Work to do:
Return each of the rows below unchanged, line for line.

══ Entries ══

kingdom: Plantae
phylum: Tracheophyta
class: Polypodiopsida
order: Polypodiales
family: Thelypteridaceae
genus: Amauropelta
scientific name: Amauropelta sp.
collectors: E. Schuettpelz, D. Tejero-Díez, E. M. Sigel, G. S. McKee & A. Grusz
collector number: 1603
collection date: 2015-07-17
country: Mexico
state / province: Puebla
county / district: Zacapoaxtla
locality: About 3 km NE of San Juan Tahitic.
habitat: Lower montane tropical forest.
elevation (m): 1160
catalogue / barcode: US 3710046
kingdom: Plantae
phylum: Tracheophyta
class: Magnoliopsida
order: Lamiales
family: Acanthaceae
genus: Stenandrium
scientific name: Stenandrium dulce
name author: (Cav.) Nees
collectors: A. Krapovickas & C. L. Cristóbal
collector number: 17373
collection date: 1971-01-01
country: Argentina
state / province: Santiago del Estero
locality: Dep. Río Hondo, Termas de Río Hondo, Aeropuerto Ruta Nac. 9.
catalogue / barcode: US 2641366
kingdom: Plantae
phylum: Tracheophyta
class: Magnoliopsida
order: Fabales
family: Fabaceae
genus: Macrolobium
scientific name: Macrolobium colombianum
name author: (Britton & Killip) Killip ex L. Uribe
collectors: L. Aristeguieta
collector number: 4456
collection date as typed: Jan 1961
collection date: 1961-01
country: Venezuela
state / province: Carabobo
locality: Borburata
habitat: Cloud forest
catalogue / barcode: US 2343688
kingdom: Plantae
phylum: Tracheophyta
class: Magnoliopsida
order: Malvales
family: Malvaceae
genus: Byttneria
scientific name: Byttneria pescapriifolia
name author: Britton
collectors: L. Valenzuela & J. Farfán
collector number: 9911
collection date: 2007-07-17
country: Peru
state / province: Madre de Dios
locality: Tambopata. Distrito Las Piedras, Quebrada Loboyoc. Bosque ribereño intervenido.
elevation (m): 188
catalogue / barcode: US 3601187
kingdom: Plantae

═══

Output of the task:
kingdom: Plantae
phylum: Tracheophyta
class: Polypodiopsida
order: Polypodiales
family: Thelypteridaceae
genus: Amauropelta
scientific name: Amauropelta sp.
collectors: E. Schuettpelz, D. Tejero-Díez, E. M. Sigel, G. S. McKee & A. Grusz
collector number: 1603
collection date: 2015-07-17
country: Mexico
state / province: Puebla
county / district: Zacapoaxtla
locality: About 3 km NE of San Juan Tahitic.
habitat: Lower montane tropical forest.
elevation (m): 1160
catalogue / barcode: US 3710046
kingdom: Plantae
phylum: Tracheophyta
class: Magnoliopsida
order: Lamiales
family: Acanthaceae
genus: Stenandrium
scientific name: Stenandrium dulce
name author: (Cav.) Nees
collectors: A. Krapovickas & C. L. Cristóbal
collector number: 17373
collection date: 1971-01-01
country: Argentina
state / province: Santiago del Estero
locality: Dep. Río Hondo, Termas de Río Hondo, Aeropuerto Ruta Nac. 9.
catalogue / barcode: US 2641366
kingdom: Plantae
phylum: Tracheophyta
class: Magnoliopsida
order: Fabales
family: Fabaceae
genus: Macrolobium
scientific name: Macrolobium colombianum
name author: (Britton & Killip) Killip ex L. Uribe
collectors: L. Aristeguieta
collector number: 4456
collection date as typed: Jan 1961
collection date: 1961-01
country: Venezuela
state / province: Carabobo
locality: Borburata
habitat: Cloud forest
catalogue / barcode: US 2343688
kingdom: Plantae
phylum: Tracheophyta
class: Magnoliopsida
order: Malvales
family: Malvaceae
genus: Byttneria
scientific name: Byttneria pescapriifolia
name author: Britton
collectors: L. Valenzuela & J. Farfán
collector number: 9911
collection date: 2007-07-17
country: Peru
state / province: Madre de Dios
locality: Tambopata. Distrito Las Piedras, Quebrada Loboyoc. Bosque ribereño intervenido.
elevation (m): 188
catalogue / barcode: US 3601187
kingdom: Plantae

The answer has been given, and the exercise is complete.